(Records from a data collection)

Content starts

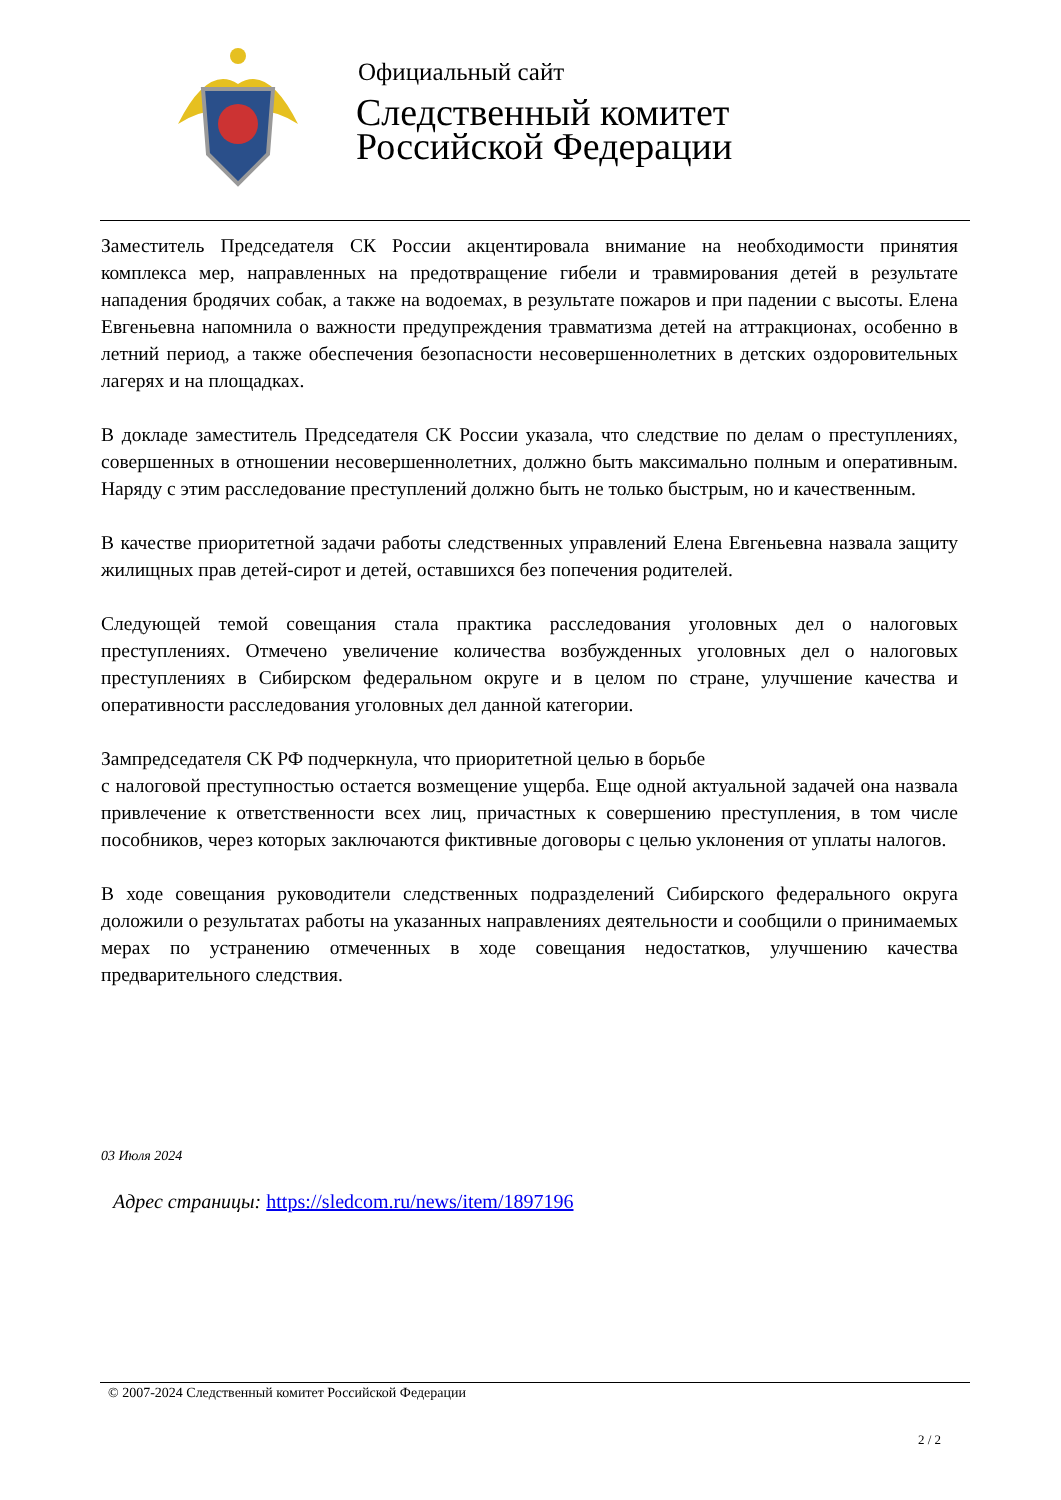Официальный сайт
Следственный комитет
Российской Федерации
Заместитель Председателя СК России акцентировала внимание на необходимости принятия комплекса мер, направленных на предотвращение гибели и травмирования детей в результате нападения бродячих собак, а также на водоемах, в результате пожаров и при падении с высоты. Елена Евгеньевна напомнила о важности предупреждения травматизма детей на аттракционах, особенно в летний период, а также обеспечения безопасности несовершеннолетних в детских оздоровительных лагерях и на площадках.
В докладе заместитель Председателя СК России указала, что следствие по делам о преступлениях, совершенных в отношении несовершеннолетних, должно быть максимально полным и оперативным. Наряду с этим расследование преступлений должно быть не только быстрым, но и качественным.
В качестве приоритетной задачи работы следственных управлений Елена Евгеньевна назвала защиту жилищных прав детей-сирот и детей, оставшихся без попечения родителей.
Следующей темой совещания стала практика расследования уголовных дел о налоговых преступлениях. Отмечено увеличение количества возбужденных уголовных дел о налоговых преступлениях в Сибирском федеральном округе и в целом по стране, улучшение качества и оперативности расследования уголовных дел данной категории.
Зампредседателя СК РФ подчеркнула, что приоритетной целью в борьбе
с налоговой преступностью остается возмещение ущерба. Еще одной актуальной задачей она назвала привлечение к ответственности всех лиц, причастных к совершению преступления, в том числе пособников, через которых заключаются фиктивные договоры с целью уклонения от уплаты налогов.
В ходе совещания руководители следственных подразделений Сибирского федерального округа доложили о результатах работы на указанных направлениях деятельности и сообщили о принимаемых мерах по устранению отмеченных в ходе совещания недостатков, улучшению качества предварительного следствия.
03 Июля 2024
Адрес страницы: https://sledcom.ru/news/item/1897196
© 2007-2024 Следственный комитет Российской Федерации
2 / 2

Content ends

» Assignment:
Only one thing is wanted here, an exact copy of the lines from the first line above through the line containing "с налоговой преступностью", minus any picture.

» Exercise response:
Официальный сайт
Следственный комитет
Российской Федерации
Заместитель Председателя СК России акцентировала внимание на необходимости принятия комплекса мер, направленных на предотвращение гибели и травмирования детей в результате нападения бродячих собак, а также на водоемах, в результате пожаров и при падении с высоты. Елена Евгеньевна напомнила о важности предупреждения травматизма детей на аттракционах, особенно в летний период, а также обеспечения безопасности несовершеннолетних в детских оздоровительных лагерях и на площадках.
В докладе заместитель Председателя СК России указала, что следствие по делам о преступлениях, совершенных в отношении несовершеннолетних, должно быть максимально полным и оперативным. Наряду с этим расследование преступлений должно быть не только быстрым, но и качественным.
В качестве приоритетной задачи работы следственных управлений Елена Евгеньевна назвала защиту жилищных прав детей-сирот и детей, оставшихся без попечения родителей.
Следующей темой совещания стала практика расследования уголовных дел о налоговых преступлениях. Отмечено увеличение количества возбужденных уголовных дел о налоговых преступлениях в Сибирском федеральном округе и в целом по стране, улучшение качества и оперативности расследования уголовных дел данной категории.
Зампредседателя СК РФ подчеркнула, что приоритетной целью в борьбе
с налоговой преступностью остается возмещение ущерба. Еще одной актуальной задачей она назвала привлечение к ответственности всех лиц, причастных к совершению преступления, в том числе пособников, через которых заключаются фиктивные договоры с целью уклонения от уплаты налогов.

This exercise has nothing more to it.